Single by Squeeze

from the album Argybargy
- B-side: "Pretty One"
- Released: 12 March 1980
- Recorded: 1979
- Genre: New wave; post-punk; pop;
- Length: 4:11
- Label: A&M
- Songwriter(s): Chris Difford, Glenn Tilbrook
- Producer(s): John Wood, Squeeze

Squeeze singles chronology
| "Another Nail in My Heart" (1980) | "If I Didn't Love You" (1980) | "Pulling Mussels (from the Shell)" (1980) |

= If I Didn't Love You (Squeeze song) =

"If I Didn't Love You" is the ninth track from Squeeze's album Argybargy. The song, written by Glenn Tilbrook and Chris Difford, features lyrics about the early stages of a relationship and the insecurity that comes with it. The song has vocals and a slide guitar solo by Tilbrook.

The track was released as a single in the United States, where it received heavy radio play despite failing to chart. It has since seen positive critical reception and has appeared on the band's compilations and live setlists.

==Background==
Glenn Tilbrook said of the song, "This is a really storming lyric from Chris [Difford] and was chosen as a different single in America. It was a massive radio hit there, particularly on the East Coast, whereas it was just an album track in Britain. The lyric caught a lot of people's imaginations because of that thing Chris does so well, picking up on small, almost irrelevant details. What he wrote here rang absolutely true to me and was all the more powerful for it." Tilbrook continued, "The line 'The record jumps on a scratch' was such a gift that I had to use it, so we sang 'If I, If I, If I, If I, If I.'"

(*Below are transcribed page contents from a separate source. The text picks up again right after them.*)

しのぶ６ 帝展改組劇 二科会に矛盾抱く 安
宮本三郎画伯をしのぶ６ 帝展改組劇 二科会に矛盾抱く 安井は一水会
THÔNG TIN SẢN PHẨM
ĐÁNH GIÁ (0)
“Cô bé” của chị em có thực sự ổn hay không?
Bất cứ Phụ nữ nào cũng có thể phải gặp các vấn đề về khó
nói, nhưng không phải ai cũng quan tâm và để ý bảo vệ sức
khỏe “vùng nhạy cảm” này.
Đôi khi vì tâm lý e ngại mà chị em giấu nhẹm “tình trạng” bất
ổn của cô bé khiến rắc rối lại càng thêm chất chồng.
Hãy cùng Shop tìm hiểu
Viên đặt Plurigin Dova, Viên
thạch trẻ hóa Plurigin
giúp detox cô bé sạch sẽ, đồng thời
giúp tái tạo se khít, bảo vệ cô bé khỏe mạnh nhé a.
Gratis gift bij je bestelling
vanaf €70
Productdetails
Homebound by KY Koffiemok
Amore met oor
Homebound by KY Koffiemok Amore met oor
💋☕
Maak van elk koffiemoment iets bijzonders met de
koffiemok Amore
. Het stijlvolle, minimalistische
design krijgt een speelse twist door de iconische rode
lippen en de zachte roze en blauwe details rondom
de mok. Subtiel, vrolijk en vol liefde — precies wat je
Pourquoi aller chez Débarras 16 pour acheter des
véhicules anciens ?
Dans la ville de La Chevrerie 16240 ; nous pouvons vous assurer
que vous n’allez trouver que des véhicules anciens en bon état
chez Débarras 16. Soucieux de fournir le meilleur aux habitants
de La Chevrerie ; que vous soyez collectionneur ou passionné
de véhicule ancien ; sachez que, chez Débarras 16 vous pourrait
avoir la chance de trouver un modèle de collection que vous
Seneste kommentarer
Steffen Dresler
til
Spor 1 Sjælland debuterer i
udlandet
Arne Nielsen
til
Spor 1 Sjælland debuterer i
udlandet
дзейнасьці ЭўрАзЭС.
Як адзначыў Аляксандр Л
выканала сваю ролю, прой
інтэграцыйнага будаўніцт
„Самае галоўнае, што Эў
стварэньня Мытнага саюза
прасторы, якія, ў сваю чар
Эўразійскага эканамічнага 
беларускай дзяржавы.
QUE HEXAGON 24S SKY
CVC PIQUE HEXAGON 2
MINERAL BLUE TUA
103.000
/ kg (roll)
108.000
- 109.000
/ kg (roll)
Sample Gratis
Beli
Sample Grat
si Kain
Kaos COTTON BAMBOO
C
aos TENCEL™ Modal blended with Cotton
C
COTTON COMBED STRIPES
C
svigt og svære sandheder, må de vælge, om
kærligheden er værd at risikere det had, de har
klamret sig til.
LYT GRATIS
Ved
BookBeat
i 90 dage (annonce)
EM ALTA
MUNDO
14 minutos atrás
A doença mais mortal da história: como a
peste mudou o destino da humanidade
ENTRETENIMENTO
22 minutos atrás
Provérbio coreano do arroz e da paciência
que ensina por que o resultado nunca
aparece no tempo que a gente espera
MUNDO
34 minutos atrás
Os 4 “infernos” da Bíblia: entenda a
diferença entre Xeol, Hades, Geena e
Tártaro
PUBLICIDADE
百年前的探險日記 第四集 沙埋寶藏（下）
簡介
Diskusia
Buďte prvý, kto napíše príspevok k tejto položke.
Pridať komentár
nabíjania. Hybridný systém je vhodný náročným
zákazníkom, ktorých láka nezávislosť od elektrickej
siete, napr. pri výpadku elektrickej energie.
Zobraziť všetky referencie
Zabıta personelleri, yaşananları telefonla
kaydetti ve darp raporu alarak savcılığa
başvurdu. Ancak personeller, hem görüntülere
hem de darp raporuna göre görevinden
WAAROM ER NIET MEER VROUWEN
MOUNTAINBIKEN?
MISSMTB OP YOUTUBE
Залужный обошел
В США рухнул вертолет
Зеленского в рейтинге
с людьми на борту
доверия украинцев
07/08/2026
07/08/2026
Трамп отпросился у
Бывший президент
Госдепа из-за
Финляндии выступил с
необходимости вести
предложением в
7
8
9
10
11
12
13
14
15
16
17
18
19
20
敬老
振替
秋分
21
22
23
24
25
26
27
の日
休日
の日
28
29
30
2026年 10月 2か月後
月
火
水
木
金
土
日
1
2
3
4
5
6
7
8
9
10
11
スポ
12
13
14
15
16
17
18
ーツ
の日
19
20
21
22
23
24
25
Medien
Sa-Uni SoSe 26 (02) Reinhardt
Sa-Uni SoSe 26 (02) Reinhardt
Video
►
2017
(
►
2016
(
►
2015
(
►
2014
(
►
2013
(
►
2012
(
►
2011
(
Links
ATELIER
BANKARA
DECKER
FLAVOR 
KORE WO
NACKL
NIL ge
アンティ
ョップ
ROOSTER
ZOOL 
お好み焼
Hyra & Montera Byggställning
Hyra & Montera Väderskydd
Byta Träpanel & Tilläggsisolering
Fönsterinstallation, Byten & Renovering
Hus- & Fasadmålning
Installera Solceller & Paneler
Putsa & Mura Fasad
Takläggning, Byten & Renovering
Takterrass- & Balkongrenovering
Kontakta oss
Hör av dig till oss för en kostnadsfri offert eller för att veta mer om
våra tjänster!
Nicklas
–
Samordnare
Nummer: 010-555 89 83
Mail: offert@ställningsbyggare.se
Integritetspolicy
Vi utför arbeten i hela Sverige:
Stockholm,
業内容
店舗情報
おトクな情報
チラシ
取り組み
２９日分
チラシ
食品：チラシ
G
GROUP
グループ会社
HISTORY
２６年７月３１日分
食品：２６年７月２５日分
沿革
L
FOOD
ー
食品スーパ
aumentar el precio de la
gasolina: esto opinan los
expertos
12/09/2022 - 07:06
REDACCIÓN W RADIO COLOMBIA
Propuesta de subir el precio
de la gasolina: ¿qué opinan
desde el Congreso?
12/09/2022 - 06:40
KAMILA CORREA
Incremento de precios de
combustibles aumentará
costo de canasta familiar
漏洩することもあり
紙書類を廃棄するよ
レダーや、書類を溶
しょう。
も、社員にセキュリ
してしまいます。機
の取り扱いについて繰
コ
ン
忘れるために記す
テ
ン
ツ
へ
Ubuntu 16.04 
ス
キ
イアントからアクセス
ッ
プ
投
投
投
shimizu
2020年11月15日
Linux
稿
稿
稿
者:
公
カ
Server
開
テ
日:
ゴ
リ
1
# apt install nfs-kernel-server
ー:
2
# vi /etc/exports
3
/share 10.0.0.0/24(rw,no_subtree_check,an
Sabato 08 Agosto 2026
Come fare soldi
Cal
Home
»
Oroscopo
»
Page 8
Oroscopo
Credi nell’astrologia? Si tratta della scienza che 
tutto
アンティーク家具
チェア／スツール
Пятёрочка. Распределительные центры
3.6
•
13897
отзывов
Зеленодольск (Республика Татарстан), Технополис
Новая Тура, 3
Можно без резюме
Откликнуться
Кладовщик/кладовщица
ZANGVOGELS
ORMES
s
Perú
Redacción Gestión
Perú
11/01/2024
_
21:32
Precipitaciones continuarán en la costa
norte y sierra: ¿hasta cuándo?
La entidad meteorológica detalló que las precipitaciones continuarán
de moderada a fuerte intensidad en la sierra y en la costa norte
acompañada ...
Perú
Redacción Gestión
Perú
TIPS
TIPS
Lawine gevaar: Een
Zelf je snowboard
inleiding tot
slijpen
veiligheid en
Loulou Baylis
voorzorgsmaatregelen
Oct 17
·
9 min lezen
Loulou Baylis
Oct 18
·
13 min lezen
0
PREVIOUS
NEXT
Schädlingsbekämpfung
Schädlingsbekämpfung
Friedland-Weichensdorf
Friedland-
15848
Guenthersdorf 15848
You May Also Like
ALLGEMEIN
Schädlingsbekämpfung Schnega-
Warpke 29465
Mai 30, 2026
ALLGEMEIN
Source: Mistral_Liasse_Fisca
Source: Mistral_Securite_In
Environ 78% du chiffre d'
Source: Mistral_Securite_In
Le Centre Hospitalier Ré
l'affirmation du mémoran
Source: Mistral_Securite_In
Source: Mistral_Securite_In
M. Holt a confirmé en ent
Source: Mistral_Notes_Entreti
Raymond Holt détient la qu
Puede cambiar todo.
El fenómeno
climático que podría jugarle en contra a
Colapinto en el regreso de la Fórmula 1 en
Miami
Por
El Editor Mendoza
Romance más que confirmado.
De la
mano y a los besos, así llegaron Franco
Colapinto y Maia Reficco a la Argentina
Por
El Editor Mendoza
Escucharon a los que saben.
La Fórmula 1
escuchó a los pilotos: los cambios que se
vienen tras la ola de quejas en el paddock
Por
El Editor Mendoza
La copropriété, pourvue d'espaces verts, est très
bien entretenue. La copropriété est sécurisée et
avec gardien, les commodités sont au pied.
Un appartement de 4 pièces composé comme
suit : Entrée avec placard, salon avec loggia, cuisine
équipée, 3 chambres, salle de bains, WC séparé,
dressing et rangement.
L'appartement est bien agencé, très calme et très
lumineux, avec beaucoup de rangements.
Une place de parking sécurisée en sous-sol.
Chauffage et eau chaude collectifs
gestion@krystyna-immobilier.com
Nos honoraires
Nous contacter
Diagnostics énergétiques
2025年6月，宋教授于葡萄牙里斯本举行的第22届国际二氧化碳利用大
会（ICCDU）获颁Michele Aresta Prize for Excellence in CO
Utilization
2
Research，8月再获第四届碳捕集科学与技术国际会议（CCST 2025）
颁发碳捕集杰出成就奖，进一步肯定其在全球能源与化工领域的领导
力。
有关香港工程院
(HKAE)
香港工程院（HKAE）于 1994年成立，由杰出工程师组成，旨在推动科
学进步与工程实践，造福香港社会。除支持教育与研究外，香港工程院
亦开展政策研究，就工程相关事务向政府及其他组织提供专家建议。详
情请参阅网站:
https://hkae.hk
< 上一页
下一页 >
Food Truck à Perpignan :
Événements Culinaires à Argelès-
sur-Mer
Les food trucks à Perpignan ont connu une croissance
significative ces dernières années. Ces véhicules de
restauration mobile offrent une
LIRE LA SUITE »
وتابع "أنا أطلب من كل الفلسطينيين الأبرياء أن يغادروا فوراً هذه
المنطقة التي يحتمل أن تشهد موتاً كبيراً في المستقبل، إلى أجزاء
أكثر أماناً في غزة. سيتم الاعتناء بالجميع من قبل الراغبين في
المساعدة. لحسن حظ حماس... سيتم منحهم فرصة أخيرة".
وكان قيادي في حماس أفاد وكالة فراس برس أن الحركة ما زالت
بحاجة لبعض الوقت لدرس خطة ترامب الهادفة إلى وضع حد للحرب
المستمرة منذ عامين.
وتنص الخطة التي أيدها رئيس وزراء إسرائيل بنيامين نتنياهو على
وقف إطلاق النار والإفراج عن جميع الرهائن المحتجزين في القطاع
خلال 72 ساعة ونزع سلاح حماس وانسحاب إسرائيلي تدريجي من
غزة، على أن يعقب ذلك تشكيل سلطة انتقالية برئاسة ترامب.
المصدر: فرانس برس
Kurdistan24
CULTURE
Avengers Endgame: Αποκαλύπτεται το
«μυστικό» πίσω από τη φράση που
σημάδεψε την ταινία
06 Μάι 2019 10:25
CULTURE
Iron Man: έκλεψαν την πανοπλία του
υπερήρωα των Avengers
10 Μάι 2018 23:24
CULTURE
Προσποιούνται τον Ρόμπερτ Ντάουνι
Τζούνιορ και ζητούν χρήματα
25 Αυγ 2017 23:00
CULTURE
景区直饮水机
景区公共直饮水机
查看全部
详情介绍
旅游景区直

Chris Difford said of his lyrics:

"Lyrically it has to be my proudest moment from [Argybargy] and it takes me back to New York when I was living there and writing lyrics. It's about the early cosy part of a relationship, which I call the nesting stage. It's a lovely place to be, somewhere where I think people only go two or three times in their life. At the same time it has that juxtaposition of emotions saying 'If I didn't love you I'd hate you,' because at the back of your mind you've got that insecurity about your inability to have a proper relationship with somebody."

Difford also praised Tilbrook's guitar solo, saying, "I also love Glenn's slide guitar solo. When he first did it I thought 'This guy's out of his tree. What's he doing?,' but it's brilliant." Tillbrook summed up his solo as "one of the most rock solos I've done, with an extra touch of new wave weirdness thrown in."

==Release==
"If I Didn't Love You" was released in the USA as the second single from Argybargy, following "Another Nail in My Heart". The B-side of the single was the non-album track "Pretty One". A "Tiny Collectors Edition" with "Another Nail in My Heart" as the B-side was released after the initial single. Neither single was released in Britain.

"If I Didn't Love You" was released on Argybargy in 1980. In the United States, "If I Didn't Love You" was moved to the beginning of side two of Argybargy, while the UK release featured the song as the penultimate track on the album. The song has since appeared on Squeeze compilation albums, such as the American version of Singles – 45's and Under (in the UK, the album instead featured the East Side Story track "Labelled with Love"). The song was also a live favorite for the band; Difford said of performing the track, "I used to love playing this song live. Glenn and I sang it together as a duet, an octave apart."

The song has also appeared on the sixth season of the American television series Breaking Bad; Tilbrook said of the show's use of Squeeze songs, "It was really lovely."

==Reception==
===Critical opinion===
AllMusic's Stephen Thomas Erlewine called the song "wonderfully wry", but the same site's Stewart Mason considered the track dated and as more of an experiment than a great single. BBC writer Chris Jones described "If I Didn't Love You" as "a song which encaspulates the double-edged pleasures of sexual advances" and stated that the line if I didn't love you I'd hate you' [is] able to sum up a universe in a couplet". Serene Dominic of the Phoenix New Times said the song "cement[s] the band's image as goofy, stay-at-home malcontents", while Annie Zaleski of Salon called the song "nervy". Josh Jackson of Paste Magazine said that the song "is full of dry wit but still manages to hint at some of the mushy stuff with lines like 'singles remind me of kisses/albums remind me of plans. Cash Box called it an "adventuresome, yet quite palatable, pop single" that was influenced by the Beatles. Record World said that there is "a hint of Beatles in the harmony" and that "the lyrics are at once funny & off -beat while the rhythm asks for a dance."

===Chart performance===
When "If I Didn't Love You" was released as a single, it did not chart. Despite this, the song received popular radio play in the US and has since been described as a "fan favorite" for the band. Chris Difford reflected on this in an interview, saying, If I Didn't Love You' is a big song in America and not so big in the UK[.] ... [It] was a bit of a surprise when it suddenly got played on the radio over here."